Lengthy colloquies were held with Hahn by two trial judges on three separate occasions prior to trial. At the pretrial hearing on May 31, 1983, when an insanity defense was interposed over Hahn's objection, Judge Mattson examined Hahn in detail concerning his affidavit requesting that he be allowed to represent himself. The court explored Hahn's legal experience and his understanding of the maximum possible penalties, possible defenses, that technical rules apply in court, and the disadvantages that he might face with the jury. The trial court made specific findings that Hahn understood these matters. The court also appointed counsel as a research assistant and backup counsel. Judge Mattson's textbook examination of Hahn is reprinted here to provide an example for the trial bench.
,
Another pretrial hearing on June 14, 1983 was held after the opinion was filed in
State v. Jones,
99 Wn.2d 735, 664
P.2d 1216 (1983). In that hearing the court imposed insanity plea was withdrawn. Judge Mattson again examined
Hahn about his desire to represent himself. The judge stated he was satisfied that in the earlier colloquy the
standards articulated in
Jones
had been met but also inquired further of Hahn. He asked Hahn about his belief that he was a secret agent.
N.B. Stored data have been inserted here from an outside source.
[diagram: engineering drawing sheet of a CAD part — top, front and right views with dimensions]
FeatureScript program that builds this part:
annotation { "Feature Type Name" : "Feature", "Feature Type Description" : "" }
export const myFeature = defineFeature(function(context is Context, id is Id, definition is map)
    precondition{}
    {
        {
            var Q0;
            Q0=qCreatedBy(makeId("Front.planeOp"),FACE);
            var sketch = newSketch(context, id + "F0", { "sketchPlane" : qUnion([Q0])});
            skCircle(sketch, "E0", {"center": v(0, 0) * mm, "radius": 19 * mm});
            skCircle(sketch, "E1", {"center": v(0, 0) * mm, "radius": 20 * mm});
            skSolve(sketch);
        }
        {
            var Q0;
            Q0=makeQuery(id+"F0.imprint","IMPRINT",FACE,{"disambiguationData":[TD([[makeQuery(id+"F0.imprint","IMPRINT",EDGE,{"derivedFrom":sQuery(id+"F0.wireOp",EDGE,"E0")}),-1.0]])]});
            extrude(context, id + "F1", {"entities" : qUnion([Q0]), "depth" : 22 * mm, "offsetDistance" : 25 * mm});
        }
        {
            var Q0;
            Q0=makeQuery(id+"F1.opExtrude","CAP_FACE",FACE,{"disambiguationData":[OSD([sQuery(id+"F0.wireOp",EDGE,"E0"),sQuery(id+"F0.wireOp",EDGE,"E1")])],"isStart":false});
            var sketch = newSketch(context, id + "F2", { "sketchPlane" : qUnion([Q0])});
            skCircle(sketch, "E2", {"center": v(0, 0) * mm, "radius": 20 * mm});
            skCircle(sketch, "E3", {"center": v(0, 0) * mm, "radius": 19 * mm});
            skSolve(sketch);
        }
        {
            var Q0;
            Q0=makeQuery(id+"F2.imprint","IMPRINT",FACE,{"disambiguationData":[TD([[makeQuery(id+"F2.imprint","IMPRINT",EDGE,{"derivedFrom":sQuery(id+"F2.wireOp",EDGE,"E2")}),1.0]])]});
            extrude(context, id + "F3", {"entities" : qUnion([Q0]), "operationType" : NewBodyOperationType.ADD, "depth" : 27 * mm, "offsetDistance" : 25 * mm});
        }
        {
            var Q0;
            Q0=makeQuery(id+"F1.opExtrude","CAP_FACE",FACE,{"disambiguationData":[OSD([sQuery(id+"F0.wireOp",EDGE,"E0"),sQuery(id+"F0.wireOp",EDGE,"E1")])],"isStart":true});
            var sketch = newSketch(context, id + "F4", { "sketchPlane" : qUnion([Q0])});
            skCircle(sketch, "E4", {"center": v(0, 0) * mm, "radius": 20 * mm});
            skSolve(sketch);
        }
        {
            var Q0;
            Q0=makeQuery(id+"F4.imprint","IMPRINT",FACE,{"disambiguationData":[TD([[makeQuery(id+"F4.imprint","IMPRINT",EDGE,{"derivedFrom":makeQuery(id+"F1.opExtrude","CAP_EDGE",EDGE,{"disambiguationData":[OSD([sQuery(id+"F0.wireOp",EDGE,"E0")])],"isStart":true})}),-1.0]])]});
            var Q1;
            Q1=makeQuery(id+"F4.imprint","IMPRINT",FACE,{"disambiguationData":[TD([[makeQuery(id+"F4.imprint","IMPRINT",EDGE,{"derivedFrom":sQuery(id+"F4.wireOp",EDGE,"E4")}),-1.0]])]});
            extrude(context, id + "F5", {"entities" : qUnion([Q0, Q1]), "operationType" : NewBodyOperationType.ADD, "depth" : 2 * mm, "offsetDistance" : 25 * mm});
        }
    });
The court pointed out to him that a jury would probably find his story difficult to believe, especially if he was not represented by counsel.
The court admonished Hahn that it wanted to "make sure . . . that you understand you're giving up the kind of potential disposition of your case through a finding of insanity that would keep you out of prison." The court again found that Hahn understood the position in which he was placing himself.
Before the trial started on June 20, 1983, trial judge Horton Smith inquired of Hahn about his education, background, former employment, and understanding that technical rules apply in court. He urged Hahn to consider representation by counsel.*
Whether there has been an intelligent waiver of counsel is an
ad hoc
determination which depends upon the particular facts and circumstances of the case, including the background, experience and conduct of the accused.
Johnson v. Zerbst,
304 U.S. 458, 464, 82 L. Ed. 1461, 58 S. Ct. 1019, 146 A.L.R. 357 (1938). This determination is within the discretion of the trial court.
State v. Kolocotronis,
73
Wn.2d 92, 102, 436 P.2d 774 (1968). The burden of proof is on the defendant asserting that his right to counsel was not competently and intelligently waived.
In re Wilken v. Squier,
50 Wn.2d 58, 61, 309 P.2d 746 (1957);
State v. Jes-sing,
44 Wn.2d 458, 461, 268 P.2d 639 (1954) (both citing
Johnson v. Zerbst, supra
at 468 (habeas corpus proceeding)).
The record in this case presents an example of a thorough inquiry by the trial judges into Hahn's understanding of the consequences of waiving counsel and establishes that Hahn validly waived his right to counsel. Hahn was fully informed of the alternatives available, comprehended the consequences of representing himself, and freely chose to proceed.
See Jones,
at 745. If the trial court had denied Hahn's request, it would have been subject to reversal under the
Faretta
standards.
The decision of the Court of Appeals is reversed and Hahn's conviction affirmed.
Dolliver, C.J., and Utter, Brachtenbach, Dore, Pearson, Andersen, Callow, and Goodloe, JJ., concur.